First it was forgiveness. God has forgiven us, we are called to live into forgiveness with those around. Where because of what God has done, our lives are fundamentally changed. We live our life as ones who notice what God has done.

Next, it was generosity. Are we envious because God is generous? If you didn’t figure it out last week, the answer to that question is yes, yes, we are. God shows merciful to all the people of God. Constantly calling all and welcoming them into the kingdom. God is inviting us into that life of mercy so that we don’t take the easy road in being slow to love and abounding in steadfast anger.

This Sunday, we see Jesus pointing out God’s radical inclusivity. All that forgiveness and generosity. All that mercy and love. All of it is not just directed at you, those who have been here from the beginning or those who feel destined to be loved by God because of who they were born to or where they’ve always lived.

No, God’s love and inclusivity is given to even those cast out. Those on the fringes. Those who have experienced God and have changed their mind. What they did, have done, or perhaps will do does not prevent them from God’s love. It never has.

I can only imagine what the Pharisees thought when they heard Jesus speak those words. Perhaps they thought they were being ‘persecuted’ because another and lower voice in their society was being listened to. When in actuality they were just being treated with the same love that they expected for themselves.

God gives people hope and freedom. Jesus shows us how far that freedom and hope extends. It extends far beyond our own perceptions and beliefs. Extending to those we wouldn’t expect. Even extending to us. That can be scary, it can seem unfair, it can even make us ask the question ‘why even me?’

These past few weeks have been building up that word of hope and that act of freedom through God’s forgiveness, generosity, and inclusion. No longer are just the ‘usual types,’ the ‘expected ones’ loved by God. Even the downtrodden and outcast are loved, welcomed. In fact, they’re going to be first.

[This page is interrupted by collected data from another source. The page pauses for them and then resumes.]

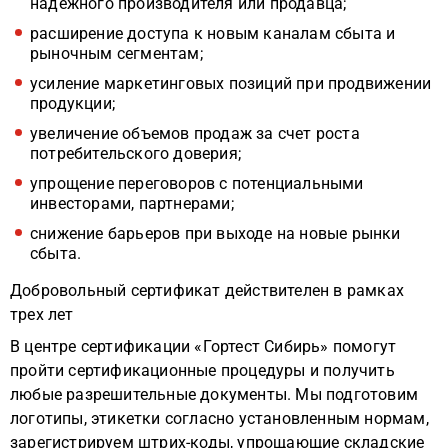
надежного производителя или продавца;
расширение доступа к новым каналам сбыта и
рыночным сегментам;
усиление маркетинговых позиций при продвижении
продукции;
увеличение объемов продаж за счет роста
потребительского доверия;
упрощение переговоров с потенциальными
инвесторами, партнерами;
снижение барьеров при выходе на новые рынки
сбыта.
Добровольный сертификат действителен в рамках
трех лет
В центре сертификации «Гортест Сибирь» помогут
пройти сертификационные процедуры и получить
любые разрешительные документы. Мы подготовим
логотипы, этикетки согласно установленным нормам,
зарегистрируем штрих-коды, упрощающие складские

Here is what I believe to be true, as it is shown in God’s theme throughout scripture. If God is to err (if that’s even possible) God errs on the side of grace, mercy, love, and forgiveness. God abounds in all of that.

That is hope. There is hope for all. No one is excluded from God’s love. No one.

We hear that we are loved and forgiven. We repent and turn towards God because of that generosity. We are included – all of us – in the kingdom of God. Amen.